I like that implementation of metrics, however, it doesn't change anything for netdata. It still finds that metrics endpoint and scrapes all the data every 5 seconds.. I'm sure it's some module for automatically detecting those endpoints: https://learn.netdata.cloud/docs/agent/collectors/go.d.plugin/modules/prometheus And it finds the storj exporter by default, so users would need to disable that module themselves. I haven't tried yet how to disable it, just verified that there's automatically a job configured that scrapes the exporter.

anclrii commented 3 years ago

Ok cool, thanks for confirming, it seems a bit irresponsible of netdata to do that because some exporters are more expensive then others and it can easily monitor servers to death doing this :)

If you find how to disable it, please share the steps or PR to readme, we need "Known issues" section there. Also might be worth raising this issue with netdata to disable endpoint polling by default.

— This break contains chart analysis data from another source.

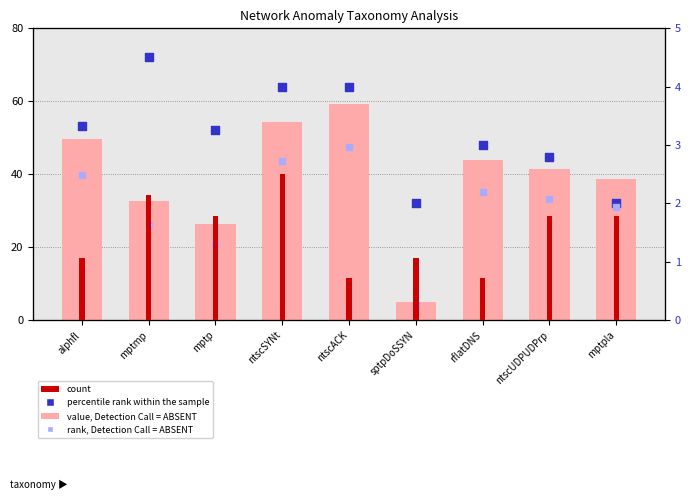

What is the total value across all series at ntscUDPUDPrp?

51.4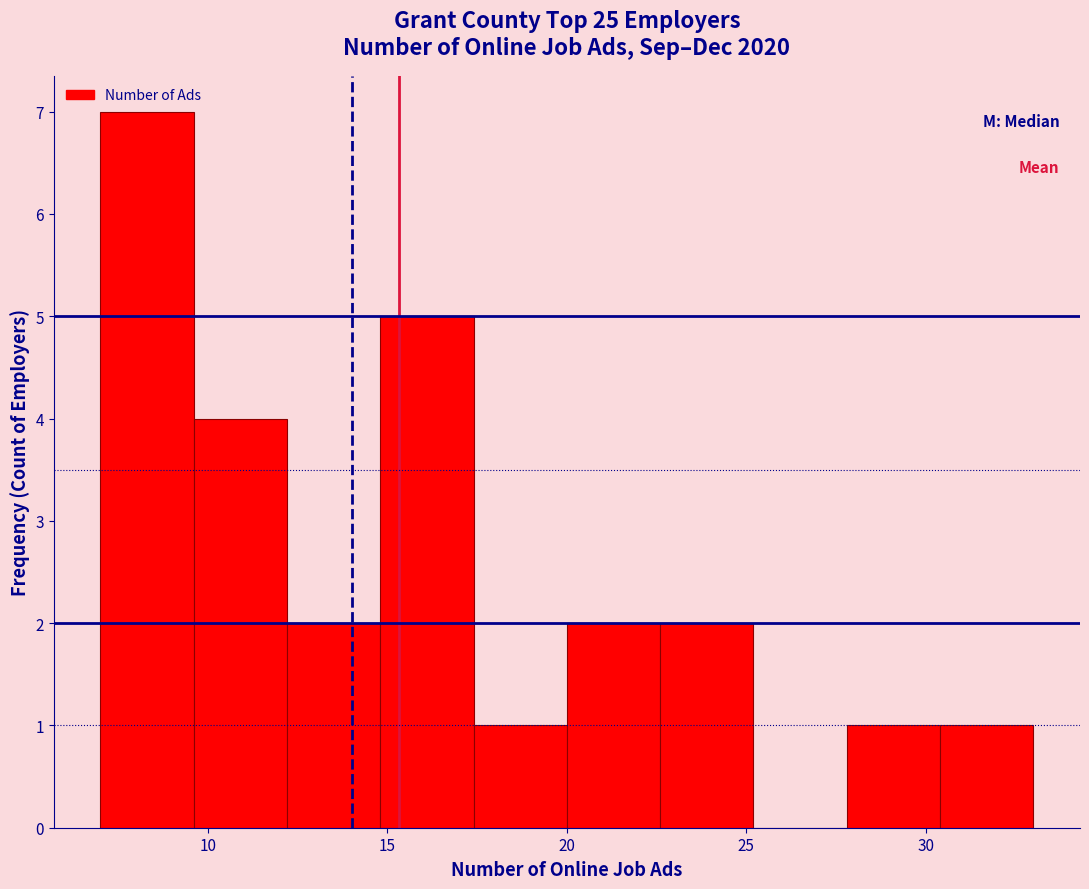

Reading left to right, transcribe this chart: for each bar, give the range it covers on the x-axis and its height. Neither the bar edges nor the heights are printed on the chart, so give them approximately, as read against the axes.

7.0 to 9.6: 7
9.6 to 12.2: 4
12.2 to 14.8: 2
14.8 to 17.4: 5
17.4 to 20.0: 1
20.0 to 22.6: 2
22.6 to 25.2: 2
25.2 to 27.8: 0
27.8 to 30.4: 1
30.4 to 33.0: 1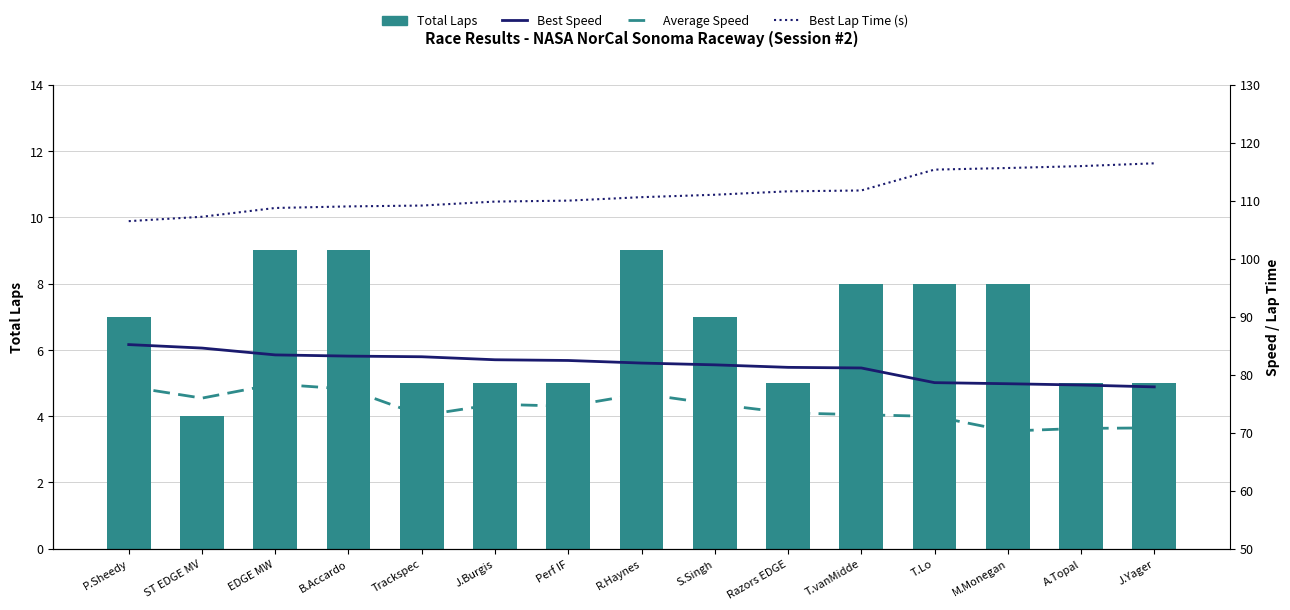

Reading left to right, list all the values displayed in this chart.

Total Laps: 7.0	4.0	9.0	9.0	5.0	5.0	5.0	9.0	7.0	5.0	8.0	8.0	8.0	5.0	5.0
Best Speed: 85.2	84.6	83.4	83.2	83.1	82.6	82.5	82.0	81.7	81.3	81.2	78.6	78.5	78.2	77.9
Average Speed: 77.9	76.0	78.4	77.5	73.0	74.9	74.6	76.7	74.9	73.4	73.1	72.8	70.3	70.8	70.8
Best Lap Time (s): 106.5	107.2	108.8	109.0	109.2	109.9	110.0	110.6	111.0	111.6	111.8	115.4	115.6	116.0	116.4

On our side of things I can try to implement a sort of caching/throttling of calls to storj api. I think I can make it optional and make the refresh interval configurable via an env var. What do you think would be a sane default refresh interval? I'm thinking either 60s (default prometheus scrape interval) or disabled(current exporter behaviour) depending on how common this issue is.

kevinkk525 commented 3 years ago

I'll make a PR when I find out.

Throttling interval..hmm I use a 30s scrape interval for my nodes. Might be too much :D Guess I wouldn't invest too much time into programming that. I need to find out how to disable the netdata polling and then we're good. Shouldn't be too complicated.

anclrii commented 3 years ago

I'll probably fall back to reporting metrics on any endpoint to prevent breaking people's prometheus configurations pointing to other endpoints. It didn't help with original issue anyway. I might keep the /status endpoint though.